5. Bewegung in den Köpfen

Neben den Mix an Beobachterrollen repräsentieren die Beobachter auch Rollenvorbilder in der Organisation. Kriterien wie Nationalität, Geschlecht oder Bildungsabschluss werden sich zukünftig erst heterogener auf den oberen Führungsetagen widerspiegeln, wenn auch in diagnostischen Verfahren Minoritäten stärker vertreten sind und gehört werden. Eines meiner persönlichen Highlights war ein DC mit 7 Nationalitäten bei 8 Beobachtenden.


6. Verknüpfung mit Besetzungsprozessen

Gerade bei der Besetzung der Top Führungs- und Schlüsselpositionen ermöglicht Potenzialdiagnostik bessere Entscheidungen für die Zukunftsfähigkeit einer Organisation. Um Silos aufzubrechen und mit verschiedenen Perspektiven am Tisch zu entscheiden wer der/die beste Kandidat:in ist. So werden "similar-to-me" Entscheidungen eliminiert und die Frage nach dem "Cultural fit" mutig mit dem Blickwinkel „Was bringt diese Person mit, das anders ist und uns so besser macht?" beantwortet.


7. Kompetenzen vs. Persönlichkeit

Die Evaluation und Weiterentwicklung von Kompetenzen sind wichtig, v.a. zum Zeitpunkt von konkreten Besetzungsentscheidungen (s.
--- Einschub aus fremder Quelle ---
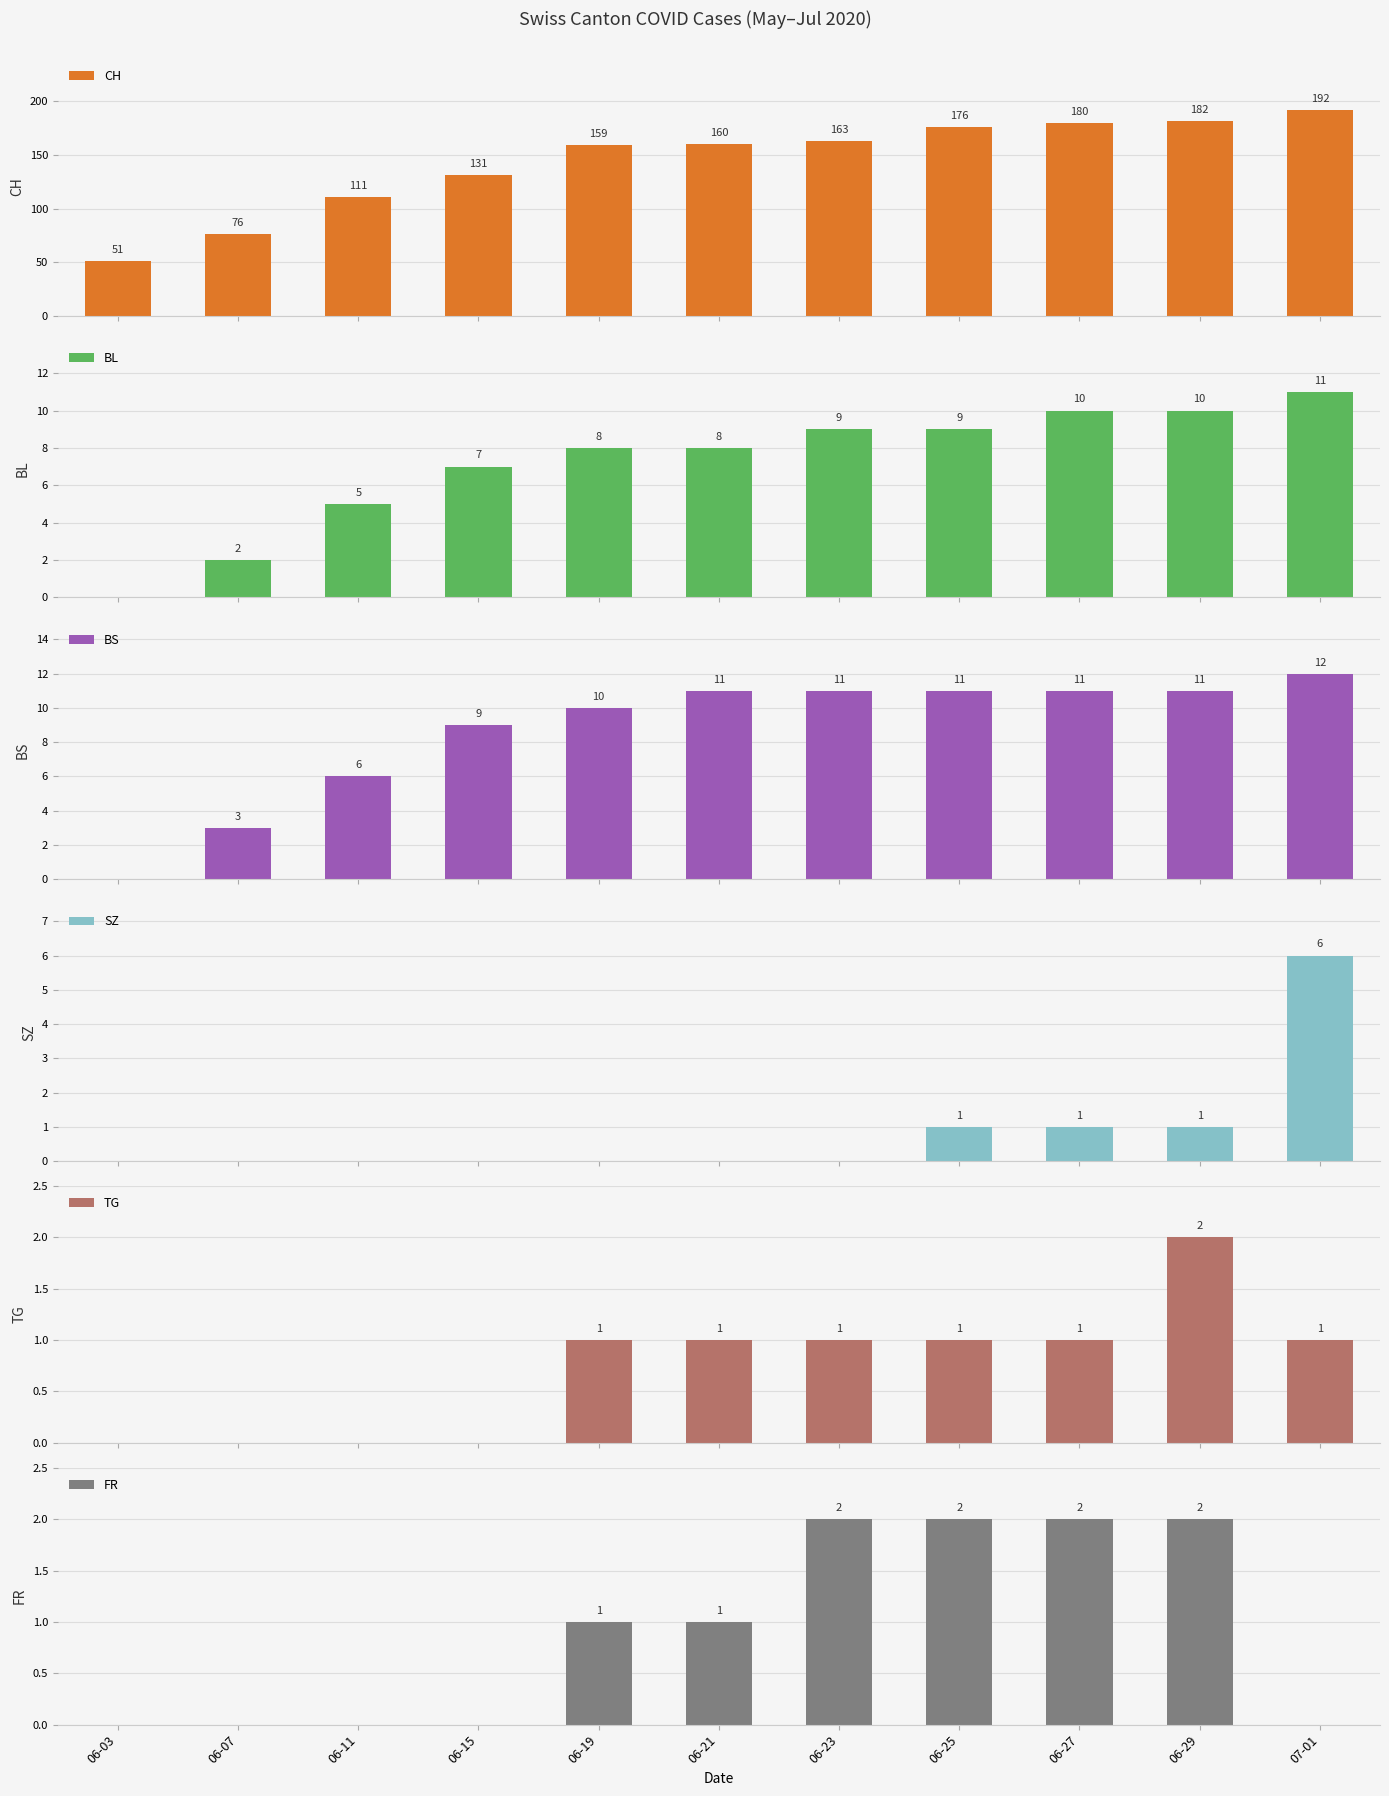

At which label does CH reach its peak?

07-01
Punkt 6).

Da die Halbwertszeit von Wissen jedoch enorm sinkt, ist es wichtig auch Formate zu schaffen, in denen Führungskräfte einen Raum bekommen eigene Denkmuster und Routinen zu hinterfragen - und somit den Fokus auf Persönlichkeitsentwicklung zu legen.


8. Lernagilität

Um in einer VUCA Welt erfolgreich zu sein, wird Lernagilität auf individueller und organisationaler Ebene als Schlüsselkompetenz beschrieben. Potenzialdiagnostik bietet einen wichtigen Eckpfeiler um eine Lern- und Feedbackkultur zu fördern - was in der Praxis heißt, dass Führungskräfte "Lernende" bleiben, Fehler machen dürfen, aktiv Unterstützung einholen - und dies kein Zeichen von Schwäche mehr ist, sondern ein Vorleben von Zukunftskompetenzen. Im Rahmen von diagnostischen Verfahren können z.B. durch Zwischenfeedbacks die individuellen Lernkurven der Teilnehmenden evaluiert werden.
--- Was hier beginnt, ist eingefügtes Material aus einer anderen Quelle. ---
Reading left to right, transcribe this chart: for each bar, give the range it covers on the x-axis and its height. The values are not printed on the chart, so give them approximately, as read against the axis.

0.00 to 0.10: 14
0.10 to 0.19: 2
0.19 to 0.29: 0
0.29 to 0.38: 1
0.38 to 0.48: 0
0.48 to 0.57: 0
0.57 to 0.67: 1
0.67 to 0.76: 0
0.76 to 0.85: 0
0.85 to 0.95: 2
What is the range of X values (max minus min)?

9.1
9. HR geht als Vorbildfunktion voran

Selbstverständlich sollte es sein, dass HR als Fachfunktion vorbildlich vorangeht beim "Leben" der eigenen Prozesse und Instrumente - als aktive Beobachtende und Teilnehmende von diagnostischen Verfahren.
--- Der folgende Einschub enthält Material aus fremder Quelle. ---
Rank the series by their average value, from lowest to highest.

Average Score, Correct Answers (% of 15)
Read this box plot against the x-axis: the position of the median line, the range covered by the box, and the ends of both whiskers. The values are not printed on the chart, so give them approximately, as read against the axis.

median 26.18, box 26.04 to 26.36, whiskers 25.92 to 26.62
Für mich persönlich war es damals unheimlich wertvoll zunächst auf der Teilnehmerseite zu sitzen bevor ich auf die Beobachterseite gewechselt bin.


10. Klingt herausfordernd!?

Ja, ist es - jedoch macht dies das Feld für mich auch so spannend :-) Vor allem sollte man sich bewusst machen, dass auch ohne professionelle Potenzialdiagnostik-Instrumente all die genannten Punkte bzgl. menschlichen Denk- und Verhaltensweisen tagtäglich ihre Anwendung im Arbeitsleben finden. Dann jedoch ohne transparenter, fairer, reflektierender Rahmensetzung - was zu Kollateralschäden v.a. bei Besetzungsprozessen und ungenutzen Talenten führen kann.